Ansonsten ist es jedoch enttäuschend, wie wenig Raum dem Thema „Bürgerrechte“ im Wahlprogramm der FDP eingeräumt wird. Dies trifft auch und vor allem auf das gesamte Themenfeld „Corona“ zu. Auch Corona kommt im Wahlprogramm nur sporadisch und wenn dann im ökonomischen Kontext vor – man muss die Wirtschaft „nach der Coronakrise“ stärken oder die „Coronaschulden“ abbauen. Vom so wichtigen Schutz der Bürgerrechte in der kommenden Legislaturperiode ist im Programm jedoch nicht die Rede. Und generell vermittelt das Programm auch eher den Eindruck, die FDP betrachte „Corona“ bereits als Geschichte und habe das Thema schon abgehakt. Wer also mit dem Gedanken spielt, die FDP als Korrektiv in Sachen Corona-Politik zu wählen, der könnte sich schon bald getäuscht sehen.
Das gesamte Wahlprogramm können Sie auf den Seiten der FDP nachlesen. Auf alle Punkte können wir an dieser Stelle natürlich nicht eingehen.

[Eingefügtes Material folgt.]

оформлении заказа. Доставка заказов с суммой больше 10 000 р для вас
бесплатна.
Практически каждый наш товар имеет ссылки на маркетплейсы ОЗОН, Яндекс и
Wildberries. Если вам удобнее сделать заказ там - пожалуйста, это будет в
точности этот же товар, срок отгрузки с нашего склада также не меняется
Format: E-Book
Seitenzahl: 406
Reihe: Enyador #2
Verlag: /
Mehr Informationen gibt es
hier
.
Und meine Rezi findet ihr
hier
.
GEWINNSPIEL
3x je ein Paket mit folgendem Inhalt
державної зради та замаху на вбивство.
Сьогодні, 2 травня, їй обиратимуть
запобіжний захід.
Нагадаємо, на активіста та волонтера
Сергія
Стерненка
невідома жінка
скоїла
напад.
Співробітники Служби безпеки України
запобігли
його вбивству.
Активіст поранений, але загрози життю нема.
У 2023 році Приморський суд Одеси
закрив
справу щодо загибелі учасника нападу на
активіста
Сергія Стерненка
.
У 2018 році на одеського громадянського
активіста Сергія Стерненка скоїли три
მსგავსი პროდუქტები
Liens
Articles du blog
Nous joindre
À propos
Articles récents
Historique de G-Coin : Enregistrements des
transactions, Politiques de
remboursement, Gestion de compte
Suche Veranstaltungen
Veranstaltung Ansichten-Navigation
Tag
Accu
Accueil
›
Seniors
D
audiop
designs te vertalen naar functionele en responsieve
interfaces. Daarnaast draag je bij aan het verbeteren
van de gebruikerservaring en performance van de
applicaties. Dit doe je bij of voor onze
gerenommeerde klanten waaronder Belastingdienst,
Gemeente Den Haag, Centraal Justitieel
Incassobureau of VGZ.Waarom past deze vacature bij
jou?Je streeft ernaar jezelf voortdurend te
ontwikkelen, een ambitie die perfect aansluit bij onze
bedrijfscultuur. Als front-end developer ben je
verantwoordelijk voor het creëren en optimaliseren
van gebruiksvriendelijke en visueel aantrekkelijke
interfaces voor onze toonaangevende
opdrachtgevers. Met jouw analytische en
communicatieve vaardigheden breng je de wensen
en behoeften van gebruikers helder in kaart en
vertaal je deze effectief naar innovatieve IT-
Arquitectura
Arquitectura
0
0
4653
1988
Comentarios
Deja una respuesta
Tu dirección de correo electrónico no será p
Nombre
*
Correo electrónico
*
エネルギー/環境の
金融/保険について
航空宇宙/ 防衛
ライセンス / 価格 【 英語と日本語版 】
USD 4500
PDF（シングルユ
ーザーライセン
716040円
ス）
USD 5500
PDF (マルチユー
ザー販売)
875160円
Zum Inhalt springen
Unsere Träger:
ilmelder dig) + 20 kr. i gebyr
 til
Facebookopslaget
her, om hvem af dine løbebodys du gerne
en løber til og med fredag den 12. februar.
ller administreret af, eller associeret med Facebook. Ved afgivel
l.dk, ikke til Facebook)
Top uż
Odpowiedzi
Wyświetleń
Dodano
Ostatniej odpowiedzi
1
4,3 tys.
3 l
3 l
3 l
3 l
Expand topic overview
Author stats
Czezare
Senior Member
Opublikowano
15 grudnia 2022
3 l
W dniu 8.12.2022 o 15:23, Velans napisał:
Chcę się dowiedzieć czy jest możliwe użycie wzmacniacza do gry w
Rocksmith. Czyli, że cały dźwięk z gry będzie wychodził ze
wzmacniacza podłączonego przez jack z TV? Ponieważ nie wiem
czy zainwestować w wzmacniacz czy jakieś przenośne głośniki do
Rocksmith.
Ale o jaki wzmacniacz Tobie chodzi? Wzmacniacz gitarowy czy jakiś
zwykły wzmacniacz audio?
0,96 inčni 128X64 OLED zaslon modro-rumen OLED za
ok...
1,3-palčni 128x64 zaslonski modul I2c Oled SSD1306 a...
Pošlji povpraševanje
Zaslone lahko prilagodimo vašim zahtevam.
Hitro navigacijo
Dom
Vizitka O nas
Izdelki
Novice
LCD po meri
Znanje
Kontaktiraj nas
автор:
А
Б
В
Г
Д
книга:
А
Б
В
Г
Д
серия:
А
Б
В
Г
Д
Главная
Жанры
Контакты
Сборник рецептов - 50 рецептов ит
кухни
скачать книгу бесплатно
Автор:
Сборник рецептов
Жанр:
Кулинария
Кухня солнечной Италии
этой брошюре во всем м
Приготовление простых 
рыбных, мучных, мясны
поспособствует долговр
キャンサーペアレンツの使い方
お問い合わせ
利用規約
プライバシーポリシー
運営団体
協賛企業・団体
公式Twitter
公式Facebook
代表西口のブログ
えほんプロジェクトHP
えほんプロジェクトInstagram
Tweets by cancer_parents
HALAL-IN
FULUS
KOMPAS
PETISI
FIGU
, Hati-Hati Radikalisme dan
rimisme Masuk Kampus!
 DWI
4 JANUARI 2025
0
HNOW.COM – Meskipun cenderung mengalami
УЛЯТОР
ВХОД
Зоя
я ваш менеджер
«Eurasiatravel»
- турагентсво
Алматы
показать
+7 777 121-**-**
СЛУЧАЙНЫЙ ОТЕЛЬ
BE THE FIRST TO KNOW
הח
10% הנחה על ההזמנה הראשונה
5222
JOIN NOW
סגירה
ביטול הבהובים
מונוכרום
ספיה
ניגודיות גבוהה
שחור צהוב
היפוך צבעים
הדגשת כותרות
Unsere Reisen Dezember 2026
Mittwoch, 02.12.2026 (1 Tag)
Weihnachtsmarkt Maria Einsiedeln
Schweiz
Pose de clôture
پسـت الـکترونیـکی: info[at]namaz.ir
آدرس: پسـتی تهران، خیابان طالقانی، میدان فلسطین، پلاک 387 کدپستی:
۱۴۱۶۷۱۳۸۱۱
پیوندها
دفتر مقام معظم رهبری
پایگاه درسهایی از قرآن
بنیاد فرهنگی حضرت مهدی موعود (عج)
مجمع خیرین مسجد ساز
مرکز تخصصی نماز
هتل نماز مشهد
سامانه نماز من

Die One-Man-Show geht weiter
Trat die FDP bereits im letzten Wahlkampf vor allem als „Lindner-Partei“ auf, so hat sich daran in diesem Jahr nichts geändert. Im Gegenteil. Die aktuellen Wahlplakate wirken vielmehr so, als seien sie noch vom letzten Wahlkampf übriggeblieben. Lindner hier, Lindner da. Immer in schwarz-weiß, immer mit Blick am Betrachter vorbei und immer aus der Kameraperspektive von unten. Die Bildsprache ist klar – hier haben wir einen Einzelkämpfer, der Stärke, Dominanz und Führungskraft verkörpern soll. Die Fokussierung der FDP auf ihren Vorsitzenden erscheint konsequent. Zwar gibt es in der Partei auch noch andere Figuren mit Medienpräsenz und einem gewissen Einfluss, jedoch bestand nie ein Zweifel, wer bei den Liberalen die Richtlinienkompetenz hat. Die FDP ist eine One-Man-Show und verkauft sich auch als solche.
Die Slogans dazu sind kurz und prägnant und darauf ausgerichtet, Themen zu besetzen. Es geht um Innovationen und ums Anpacken. Dabei grenzt man sich vor allem von den Grünen ab, ohne diese namentlich zu nennen. Die FDP „erfindet“, andere „verbieten“. Konkrete Aussagen sucht man auf den Plakaten vergebens.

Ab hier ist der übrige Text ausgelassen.